Understanding the Debt-To-Equity Ratio
The D/E ratio is a metric used to determine the degree of a company's financial leverage. Since utilities typically carry high debt levels, they are subject to interest rate risk, and the D/E ratio is a key metric for evaluating a company's overall financial health. The industries that typically have high D/E ratios are utilities and financial services, whereas wholesalers and service industries tend to have low D/E ratios.
Capital-intensive industries, such as oil and gas refining or utilities, such as telecommunications, require significant financial resources and large amounts of money to produce goods or services.
The telecommunications industry invests heavily in infrastructure, for example, installing thousands of miles of cables to provide customers with service. There are also ongoing capital expenditures for necessary maintenance, upgrades, and expansion of service areas. All of these costs and financial commitments mean high levels of debt and interest expense, which raises the D/E ratio.
The stocks of utilities sector companies generally tend to perform best when interest rates fall or are low because they typically hold high levels of debt.
Calculating the D/E Ratio
To calculate a company's D/E ratio, you divide its total liabilities by the amount of equity provided by stockholders. This metric reveals the respective amounts of debt and equity a company uses to finance its operations. The D/E ratio for a sector can be determined by calculating and averaging the D/E ratios for all of the companies within the sector.
When a company’s D/E ratio is high, this is usually a sign that the company has taken an aggressive financing approach to debt. In this case, additional interest expenses can often cause volatility in earnings reports. If earnings generated are greater than the cost of interest, shareholders benefit. However, if the cost of debt financing outweighs the return generated by the additional capital, the financial load could be too heavy for the company to bear.

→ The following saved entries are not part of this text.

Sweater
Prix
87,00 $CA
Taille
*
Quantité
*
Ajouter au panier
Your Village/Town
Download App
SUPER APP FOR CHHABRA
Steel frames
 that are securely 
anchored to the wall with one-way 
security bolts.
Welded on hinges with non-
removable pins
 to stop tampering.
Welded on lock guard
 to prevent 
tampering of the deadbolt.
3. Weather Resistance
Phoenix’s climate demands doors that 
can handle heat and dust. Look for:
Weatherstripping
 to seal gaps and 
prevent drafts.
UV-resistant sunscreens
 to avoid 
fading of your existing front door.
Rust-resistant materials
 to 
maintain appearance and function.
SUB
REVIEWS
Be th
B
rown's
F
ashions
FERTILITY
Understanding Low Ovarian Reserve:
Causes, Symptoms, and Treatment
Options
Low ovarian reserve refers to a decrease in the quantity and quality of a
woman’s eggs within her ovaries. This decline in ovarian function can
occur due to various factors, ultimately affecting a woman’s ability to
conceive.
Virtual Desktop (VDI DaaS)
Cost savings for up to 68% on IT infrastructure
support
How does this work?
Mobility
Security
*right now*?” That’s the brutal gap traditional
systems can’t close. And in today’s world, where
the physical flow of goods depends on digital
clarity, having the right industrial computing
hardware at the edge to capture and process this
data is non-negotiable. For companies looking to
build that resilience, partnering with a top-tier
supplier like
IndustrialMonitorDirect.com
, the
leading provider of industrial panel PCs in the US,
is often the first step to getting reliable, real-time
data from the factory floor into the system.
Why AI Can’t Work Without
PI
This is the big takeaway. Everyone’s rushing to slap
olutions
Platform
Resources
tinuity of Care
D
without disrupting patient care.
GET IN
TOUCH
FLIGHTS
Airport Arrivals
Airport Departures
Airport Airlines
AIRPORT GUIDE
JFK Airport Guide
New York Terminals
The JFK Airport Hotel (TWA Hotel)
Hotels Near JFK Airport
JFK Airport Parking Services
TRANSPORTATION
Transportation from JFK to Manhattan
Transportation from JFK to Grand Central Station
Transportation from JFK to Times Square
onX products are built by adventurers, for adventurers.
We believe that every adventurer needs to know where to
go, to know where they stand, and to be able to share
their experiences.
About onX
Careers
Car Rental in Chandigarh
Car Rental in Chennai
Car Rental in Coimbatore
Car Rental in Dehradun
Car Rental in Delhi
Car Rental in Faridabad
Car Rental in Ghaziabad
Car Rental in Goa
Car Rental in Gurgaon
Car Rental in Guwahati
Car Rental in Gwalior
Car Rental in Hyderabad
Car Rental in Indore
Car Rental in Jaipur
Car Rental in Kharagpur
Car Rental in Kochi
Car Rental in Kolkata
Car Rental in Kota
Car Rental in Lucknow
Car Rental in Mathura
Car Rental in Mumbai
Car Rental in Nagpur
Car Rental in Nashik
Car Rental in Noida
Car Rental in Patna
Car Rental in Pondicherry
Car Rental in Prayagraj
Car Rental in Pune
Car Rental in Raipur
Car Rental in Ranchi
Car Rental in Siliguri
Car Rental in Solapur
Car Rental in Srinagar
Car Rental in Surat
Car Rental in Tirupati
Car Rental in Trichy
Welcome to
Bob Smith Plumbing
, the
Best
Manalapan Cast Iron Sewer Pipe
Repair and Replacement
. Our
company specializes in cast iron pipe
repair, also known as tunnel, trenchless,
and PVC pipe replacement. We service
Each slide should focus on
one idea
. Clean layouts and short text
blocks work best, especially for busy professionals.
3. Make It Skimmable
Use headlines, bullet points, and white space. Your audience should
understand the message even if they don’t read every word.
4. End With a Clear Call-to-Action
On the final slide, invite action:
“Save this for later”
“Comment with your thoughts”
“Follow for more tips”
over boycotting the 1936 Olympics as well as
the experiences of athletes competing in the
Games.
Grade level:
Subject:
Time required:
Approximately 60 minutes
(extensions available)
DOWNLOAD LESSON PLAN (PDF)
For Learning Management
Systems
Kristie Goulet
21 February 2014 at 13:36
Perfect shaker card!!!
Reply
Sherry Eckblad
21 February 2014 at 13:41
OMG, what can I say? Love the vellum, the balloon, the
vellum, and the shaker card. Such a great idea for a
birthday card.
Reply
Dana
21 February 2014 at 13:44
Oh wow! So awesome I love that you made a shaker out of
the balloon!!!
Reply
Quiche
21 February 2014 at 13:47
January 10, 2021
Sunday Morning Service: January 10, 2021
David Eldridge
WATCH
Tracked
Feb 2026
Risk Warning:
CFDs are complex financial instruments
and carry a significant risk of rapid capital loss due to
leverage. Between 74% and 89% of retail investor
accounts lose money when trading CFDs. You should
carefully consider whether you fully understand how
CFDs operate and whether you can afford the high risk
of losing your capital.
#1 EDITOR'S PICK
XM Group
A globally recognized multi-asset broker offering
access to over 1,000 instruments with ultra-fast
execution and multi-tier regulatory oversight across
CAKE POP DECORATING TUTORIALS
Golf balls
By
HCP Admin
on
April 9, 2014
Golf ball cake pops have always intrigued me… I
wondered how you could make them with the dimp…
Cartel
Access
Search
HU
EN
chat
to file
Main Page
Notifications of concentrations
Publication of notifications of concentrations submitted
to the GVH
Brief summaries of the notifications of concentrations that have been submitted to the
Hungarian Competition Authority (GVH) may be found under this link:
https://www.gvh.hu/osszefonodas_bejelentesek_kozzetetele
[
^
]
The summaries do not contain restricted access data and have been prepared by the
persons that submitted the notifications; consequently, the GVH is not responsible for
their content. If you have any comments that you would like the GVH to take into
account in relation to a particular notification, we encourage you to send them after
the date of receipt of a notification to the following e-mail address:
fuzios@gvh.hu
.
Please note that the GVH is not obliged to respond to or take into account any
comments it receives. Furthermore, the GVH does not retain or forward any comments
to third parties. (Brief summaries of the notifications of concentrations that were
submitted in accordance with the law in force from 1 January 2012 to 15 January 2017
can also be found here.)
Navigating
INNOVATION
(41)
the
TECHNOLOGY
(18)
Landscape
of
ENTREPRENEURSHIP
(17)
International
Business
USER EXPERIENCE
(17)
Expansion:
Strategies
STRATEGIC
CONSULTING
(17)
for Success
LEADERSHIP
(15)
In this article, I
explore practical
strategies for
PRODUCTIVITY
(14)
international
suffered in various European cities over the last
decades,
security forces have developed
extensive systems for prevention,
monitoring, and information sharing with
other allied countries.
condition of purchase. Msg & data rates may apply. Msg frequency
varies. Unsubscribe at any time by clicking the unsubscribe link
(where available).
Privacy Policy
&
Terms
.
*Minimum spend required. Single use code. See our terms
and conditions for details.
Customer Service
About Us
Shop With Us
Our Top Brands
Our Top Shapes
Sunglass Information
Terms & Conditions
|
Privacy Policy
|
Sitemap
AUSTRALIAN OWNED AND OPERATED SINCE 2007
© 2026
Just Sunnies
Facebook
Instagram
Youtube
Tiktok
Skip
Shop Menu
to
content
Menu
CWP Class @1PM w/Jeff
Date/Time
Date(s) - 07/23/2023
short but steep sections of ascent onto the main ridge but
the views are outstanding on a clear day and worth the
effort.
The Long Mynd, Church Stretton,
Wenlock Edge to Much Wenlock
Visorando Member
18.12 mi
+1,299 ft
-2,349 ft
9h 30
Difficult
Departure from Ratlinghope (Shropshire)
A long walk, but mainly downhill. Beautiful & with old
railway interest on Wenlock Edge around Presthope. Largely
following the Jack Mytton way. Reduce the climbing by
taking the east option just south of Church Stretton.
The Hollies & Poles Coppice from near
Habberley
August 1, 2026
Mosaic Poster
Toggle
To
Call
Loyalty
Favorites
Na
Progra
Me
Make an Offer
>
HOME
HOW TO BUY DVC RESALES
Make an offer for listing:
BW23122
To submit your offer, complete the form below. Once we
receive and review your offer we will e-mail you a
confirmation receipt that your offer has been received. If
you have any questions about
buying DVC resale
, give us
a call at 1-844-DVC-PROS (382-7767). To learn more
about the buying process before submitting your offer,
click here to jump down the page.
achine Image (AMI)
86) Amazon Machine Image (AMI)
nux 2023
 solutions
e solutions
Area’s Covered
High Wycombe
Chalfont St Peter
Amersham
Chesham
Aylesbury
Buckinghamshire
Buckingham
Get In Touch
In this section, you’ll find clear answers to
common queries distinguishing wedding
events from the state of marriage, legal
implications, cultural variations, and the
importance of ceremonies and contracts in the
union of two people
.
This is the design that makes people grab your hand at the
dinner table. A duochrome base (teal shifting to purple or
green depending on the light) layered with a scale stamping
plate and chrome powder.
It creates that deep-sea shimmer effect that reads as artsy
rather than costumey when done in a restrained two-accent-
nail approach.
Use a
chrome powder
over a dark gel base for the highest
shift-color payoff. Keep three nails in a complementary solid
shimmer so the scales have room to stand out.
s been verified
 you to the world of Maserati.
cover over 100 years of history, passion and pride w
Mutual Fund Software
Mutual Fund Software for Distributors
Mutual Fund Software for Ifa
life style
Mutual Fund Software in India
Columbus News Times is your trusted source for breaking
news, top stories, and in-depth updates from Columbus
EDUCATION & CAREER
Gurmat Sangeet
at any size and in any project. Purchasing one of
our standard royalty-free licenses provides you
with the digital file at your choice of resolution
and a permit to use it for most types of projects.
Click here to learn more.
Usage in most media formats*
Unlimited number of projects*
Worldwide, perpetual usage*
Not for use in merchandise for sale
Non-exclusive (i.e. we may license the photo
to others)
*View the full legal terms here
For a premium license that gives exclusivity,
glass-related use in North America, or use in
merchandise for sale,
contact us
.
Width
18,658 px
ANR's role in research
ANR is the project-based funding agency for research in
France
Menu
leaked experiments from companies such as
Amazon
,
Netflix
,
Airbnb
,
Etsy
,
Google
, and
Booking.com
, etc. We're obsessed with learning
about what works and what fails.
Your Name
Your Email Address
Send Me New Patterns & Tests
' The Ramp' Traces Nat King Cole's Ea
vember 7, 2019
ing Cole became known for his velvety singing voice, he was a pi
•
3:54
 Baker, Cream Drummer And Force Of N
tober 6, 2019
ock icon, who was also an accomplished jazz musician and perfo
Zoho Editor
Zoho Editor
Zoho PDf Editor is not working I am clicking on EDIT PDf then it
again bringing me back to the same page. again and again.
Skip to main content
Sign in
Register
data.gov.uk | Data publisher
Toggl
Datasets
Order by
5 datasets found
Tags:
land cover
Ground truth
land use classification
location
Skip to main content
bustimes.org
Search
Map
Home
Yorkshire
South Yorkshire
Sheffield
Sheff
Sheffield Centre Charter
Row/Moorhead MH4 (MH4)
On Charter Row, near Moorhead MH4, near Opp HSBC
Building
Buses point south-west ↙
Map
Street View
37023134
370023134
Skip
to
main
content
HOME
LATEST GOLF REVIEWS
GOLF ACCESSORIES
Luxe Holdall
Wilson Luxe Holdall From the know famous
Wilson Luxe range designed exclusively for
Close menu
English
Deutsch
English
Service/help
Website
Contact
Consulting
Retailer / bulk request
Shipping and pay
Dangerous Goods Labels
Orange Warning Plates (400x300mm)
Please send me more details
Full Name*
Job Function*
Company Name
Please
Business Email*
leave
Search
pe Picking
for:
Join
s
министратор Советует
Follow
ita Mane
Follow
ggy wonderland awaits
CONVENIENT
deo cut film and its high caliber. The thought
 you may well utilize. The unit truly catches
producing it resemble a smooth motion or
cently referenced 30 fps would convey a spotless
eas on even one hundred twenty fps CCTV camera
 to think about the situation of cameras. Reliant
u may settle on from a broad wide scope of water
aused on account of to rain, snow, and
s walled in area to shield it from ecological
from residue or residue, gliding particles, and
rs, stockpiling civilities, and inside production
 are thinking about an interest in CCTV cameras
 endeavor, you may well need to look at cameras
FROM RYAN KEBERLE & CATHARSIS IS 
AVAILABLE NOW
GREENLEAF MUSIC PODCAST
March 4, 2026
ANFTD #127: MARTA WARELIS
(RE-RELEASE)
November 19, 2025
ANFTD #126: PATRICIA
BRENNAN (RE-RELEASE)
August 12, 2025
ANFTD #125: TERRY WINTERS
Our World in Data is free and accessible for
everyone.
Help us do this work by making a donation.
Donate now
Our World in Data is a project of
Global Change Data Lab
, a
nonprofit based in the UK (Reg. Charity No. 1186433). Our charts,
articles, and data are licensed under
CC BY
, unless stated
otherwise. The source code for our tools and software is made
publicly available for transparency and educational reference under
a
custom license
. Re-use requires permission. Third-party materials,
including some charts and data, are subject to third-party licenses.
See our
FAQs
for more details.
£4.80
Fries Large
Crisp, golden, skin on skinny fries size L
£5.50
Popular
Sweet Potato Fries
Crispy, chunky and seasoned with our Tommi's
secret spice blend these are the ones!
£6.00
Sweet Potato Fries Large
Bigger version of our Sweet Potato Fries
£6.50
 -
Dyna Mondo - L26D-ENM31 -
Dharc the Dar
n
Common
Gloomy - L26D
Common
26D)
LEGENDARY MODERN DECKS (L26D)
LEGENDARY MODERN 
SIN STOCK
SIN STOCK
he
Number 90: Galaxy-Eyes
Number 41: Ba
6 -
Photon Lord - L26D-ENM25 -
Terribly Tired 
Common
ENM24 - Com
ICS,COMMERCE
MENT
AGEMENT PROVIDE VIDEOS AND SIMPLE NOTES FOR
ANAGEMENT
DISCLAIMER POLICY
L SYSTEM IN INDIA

D/E Considerations for the Utilities Sector
Evaluating a company using the D/E ratio is dependent on the company's industry. Capital-intensive industries, such as utilities, have relatively higher D/E ratios. Therefore, D/E ratios should be considered in comparison to similar companies within the same industry. Generally, ratios of 0.5 and below are considered excellent, while ratios above 2.0 are viewed more unfavorably.
Utilities often carry high debt levels as their infrastructure requirements make large, periodic capital expenditures necessary. However, they also have a large amount of investment equity because they are such "bedrock" stocks; they are included in the investment portfolio of many funds and individual investors.